Anyway, since the third book only came out a few months ago, since the series is still all in hardcover, I think it would be appropriate to only have boxed spoilers in the thread…

See, I loved Cryptonomicon, and liked Snow Crash and Diamond Age, but when I read the first book of this series, I was bored to tears. Nothing happened in the whole book! Did it get better in the last two?

I would say that more happens (but not much) more) in the Baroque Cycle than in Cryptonomicon. But it has around 4 times as much space to work with. I would say, total, that the cycle moves at around 1/2 speed. As I said above, he is very, very, wordy. Mostly, like Cryptonomicon, it is about the characters.

Previous threads that you’d probably like to read:

The Confusion

Quicksilver

and just for fun, this one:

Qwlghm

I loved these books (the first two, still trying to find time to assult the third), but their deffinately an aquired taste. Basically, it’s a story wrapped around a history text book, so if you don’t really enjoy learning about the science, politics, economics or kidney stones (really, the first books unifying theme is kidney stones) in the 17th century, I’d steer clear of these books.

Of course thiers a lot of great characters, swashbuckling adventure, hilarious prose, etc. to go along with the history. But these books are long, and so all this leaves a lot of room for explaining the family trees of the kings of England and details long series of letters written from one character to another about economics and binary arithimitic.

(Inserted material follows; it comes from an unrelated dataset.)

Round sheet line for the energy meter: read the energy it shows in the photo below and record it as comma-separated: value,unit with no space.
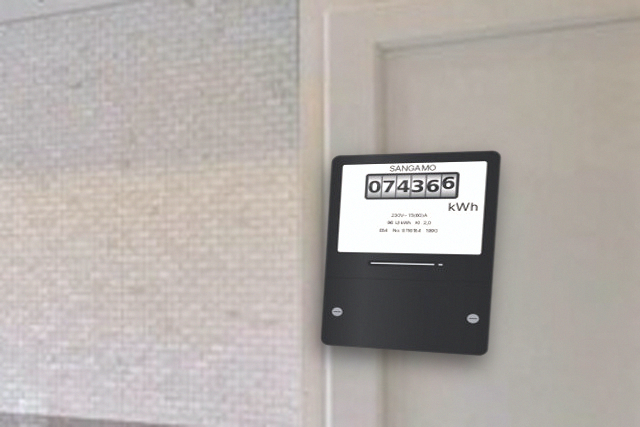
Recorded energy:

I’m encouraged by edwino’s claim that they end strong. I loved Snow Crash and Cryptonomicon, but they both felt like Stephenson got to a certain point and just stopped writting instead wrapping it all togeather. I hope to get to System of the World soon.

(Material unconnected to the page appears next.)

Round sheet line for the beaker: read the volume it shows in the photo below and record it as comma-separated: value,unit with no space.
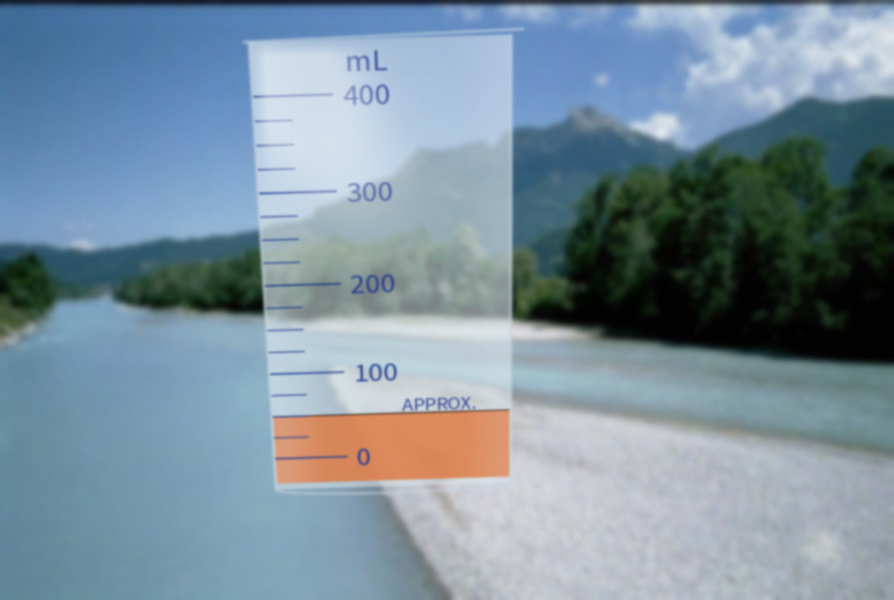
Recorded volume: 50,mL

I wonder if this might be my problem - not that I’m not interested in these things, but they’re things I already know. This stuff he’s revealing as he moves his story along are often things that are already lodged in my brain. I dunno.

I am reading it – done with one, ready for two, three not yet in my possession.

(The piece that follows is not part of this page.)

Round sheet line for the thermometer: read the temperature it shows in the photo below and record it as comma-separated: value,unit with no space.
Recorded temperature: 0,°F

I’m also a big fan of Stephenson, although disappointed with his problem with endings. In that regard, his best book thus far is Zodiac. It ends in a rush, but it fits the story, and because of the relatively low level of complexity of the plot, he doesn’t have nearly as much to wrap up.

I was a fan. Love Cryptonomicon and Snow Crash. Reread both of them about once a year.

I just finished the third book. (The 2nd book never appeared at the local libraries. No big loss as it turns out.)

OMG, what a long boring plod of crap! The first book was bad enough, but the third just completely sucked.

Imagine taking the good sub-stories in Crypto, adding 100 pages to each, and then removing anything the least bit interesting or relevant from them. That’s what System of the World is like. Lather, rinse, repeat.

There are large sections that are clearly uneditted glurge. Completely unreadable. Doesn’t the publisher have editors anymore? Jeez.

Do not buy these books. If you are truly curious, get a library copy or borrow from a friend.